Smith, A. C., Monaghan, P., & Huettig, F. (2013). Modelling the effects of formal literacy training on language mediated visual attention. In M. Knauff, M. Pauen, N. Sebanz, & I. Wachsmuth (Eds.), Proceedings of the 35th Annual Meeting of the Cognitive Science Society (CogSci 2013) (pp. 3420-3425). Austin, TX: Cognitive Science Society.

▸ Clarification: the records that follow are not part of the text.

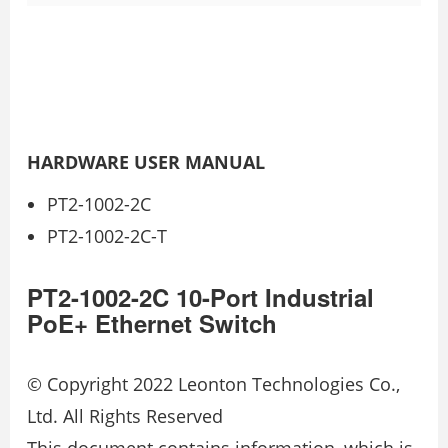
HARDWARE USER MANUAL
PT2-1002-2C
PT2-1002-2C-T
PT2-1002-2C 10-Port Industrial
PoE+ Ethernet Switch
© Copyright 2022 Leonton Technologies Co.,
Ltd. All Rights Reserved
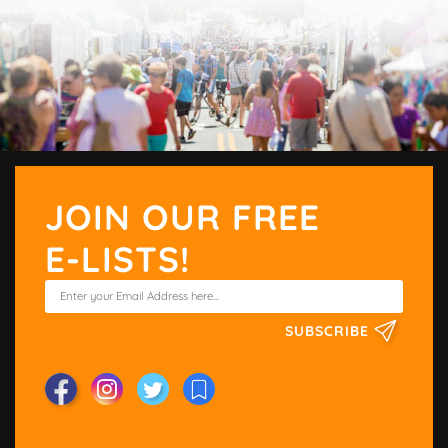
JOIN OUR FREE
E-LISTS!
SUBSCRIBE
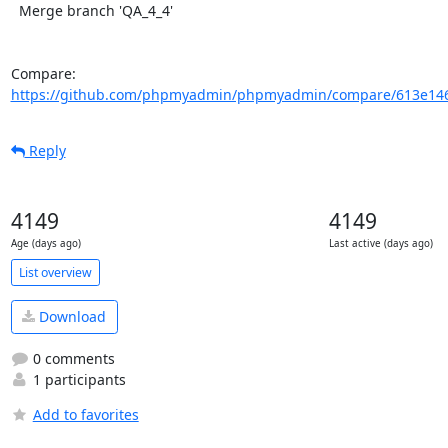
  Merge branch 'QA_4_4'

Compare: 
https://github.com/phpmyadmin/phpmyadmin/compare/613e146
Reply
4149
4149
Age (days ago)
Last active (days ago)
List overview
Download
0 comments
1 participants
Add to favorites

Cite as: http://hdl.handle.net/11858/00-001M-0000-000E-EDC6-C
Abstract
Recent empirical evidence suggests that language-mediated eye gaze is partly determined by level of formal literacy training. Huettig, Singh and Mishra (2011) showed that high-literate individuals' eye gaze was closely time locked to phonological overlap between a spoken target word and items presented in a visual display. In contrast, low-literate individuals' eye gaze was not related to phonological overlap, but was instead strongly influenced by semantic relationships between items. Our present study tests the hypothesis that this behavior is an emergent property of an increased ability to extract phonological structure from the speech signal, as in the case of high-literates, with low-literates more reliant on more coarse grained structure. This hypothesis was tested using a neural network model, that integrates linguistic information extracted from the speech signal with visual and semantic information within a central resource. We demonstrate that contrasts in fixation behavior similar to those observed between high and low literates emerge when models are trained on speech signals of contrasting granularity.